BEGIN

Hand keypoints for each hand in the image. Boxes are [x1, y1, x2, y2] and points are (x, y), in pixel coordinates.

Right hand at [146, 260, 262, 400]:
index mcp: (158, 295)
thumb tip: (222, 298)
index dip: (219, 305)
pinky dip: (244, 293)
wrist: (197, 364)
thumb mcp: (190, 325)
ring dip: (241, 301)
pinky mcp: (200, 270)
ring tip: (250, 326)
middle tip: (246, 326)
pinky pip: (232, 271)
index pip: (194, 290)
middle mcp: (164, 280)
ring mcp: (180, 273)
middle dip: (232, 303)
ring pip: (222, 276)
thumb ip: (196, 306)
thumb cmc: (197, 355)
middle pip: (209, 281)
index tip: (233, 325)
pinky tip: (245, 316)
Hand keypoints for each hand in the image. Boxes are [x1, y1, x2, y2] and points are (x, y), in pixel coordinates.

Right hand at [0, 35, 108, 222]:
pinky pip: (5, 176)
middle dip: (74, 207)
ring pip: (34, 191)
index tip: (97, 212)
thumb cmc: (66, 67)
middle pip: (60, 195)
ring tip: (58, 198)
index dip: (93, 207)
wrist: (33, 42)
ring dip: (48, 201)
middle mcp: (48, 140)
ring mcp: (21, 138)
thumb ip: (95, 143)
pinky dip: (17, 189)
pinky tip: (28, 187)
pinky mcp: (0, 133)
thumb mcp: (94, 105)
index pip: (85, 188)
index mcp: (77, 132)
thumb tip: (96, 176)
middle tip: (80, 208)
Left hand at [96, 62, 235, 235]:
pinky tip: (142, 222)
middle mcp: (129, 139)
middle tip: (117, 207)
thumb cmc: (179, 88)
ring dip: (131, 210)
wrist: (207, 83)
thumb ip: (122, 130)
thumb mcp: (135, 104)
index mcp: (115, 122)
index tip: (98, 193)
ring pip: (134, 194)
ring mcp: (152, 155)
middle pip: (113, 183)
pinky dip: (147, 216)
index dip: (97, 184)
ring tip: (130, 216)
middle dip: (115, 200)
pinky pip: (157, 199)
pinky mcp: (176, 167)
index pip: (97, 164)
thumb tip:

END

### WHAT THE TASK ASKS
Go through the records above and write each one out again exactly.

### RESULT BELOW
Hand keypoints for each hand in the image. Boxes are [x1, y1, x2, y2] and points are (x, y), in pixel coordinates.

Right hand at [146, 260, 262, 400]:
index mcp: (158, 295)
thumb tip: (222, 298)
index dip: (219, 305)
pinky dip: (244, 293)
wrist: (197, 364)
thumb mcp: (190, 325)
ring dip: (241, 301)
pinky mcp: (200, 270)
ring tip: (250, 326)
middle tip: (246, 326)
pinky pip: (232, 271)
index pip: (194, 290)
middle mcp: (164, 280)
ring mcp: (180, 273)
middle dip: (232, 303)
ring pip: (222, 276)
thumb ip: (196, 306)
thumb cmc: (197, 355)
middle pip: (209, 281)
index tip: (233, 325)
pinky tip: (245, 316)
Hand keypoints for each hand in the image. Boxes are [x1, y1, x2, y2] and points are (x, y), in pixel coordinates.

Right hand at [0, 35, 108, 222]:
pinky pip: (5, 176)
middle dip: (74, 207)
ring pip: (34, 191)
index tip: (97, 212)
thumb cmc: (66, 67)
middle pip: (60, 195)
ring tip: (58, 198)
index dip: (93, 207)
wrist: (33, 42)
ring dip: (48, 201)
middle mcp: (48, 140)
ring mcp: (21, 138)
thumb ip: (95, 143)
pinky dip: (17, 189)
pinky tip: (28, 187)
pinky mcp: (0, 133)
thumb mcp: (94, 105)
index pip: (85, 188)
index mcp: (77, 132)
thumb tip: (96, 176)
middle tip: (80, 208)
Left hand at [96, 62, 235, 235]:
pinky tip: (142, 222)
middle mcp: (129, 139)
middle tip: (117, 207)
thumb cmc: (179, 88)
ring dip: (131, 210)
wrist: (207, 83)
thumb ip: (122, 130)
thumb mcp: (135, 104)
index mcp: (115, 122)
index tip: (98, 193)
ring pip: (134, 194)
ring mcp: (152, 155)
middle pip: (113, 183)
pinky dip: (147, 216)
index dip: (97, 184)
ring tip: (130, 216)
middle dip: (115, 200)
pinky pip: (157, 199)
pinky mcp: (176, 167)
index pip: (97, 164)
thumb tip:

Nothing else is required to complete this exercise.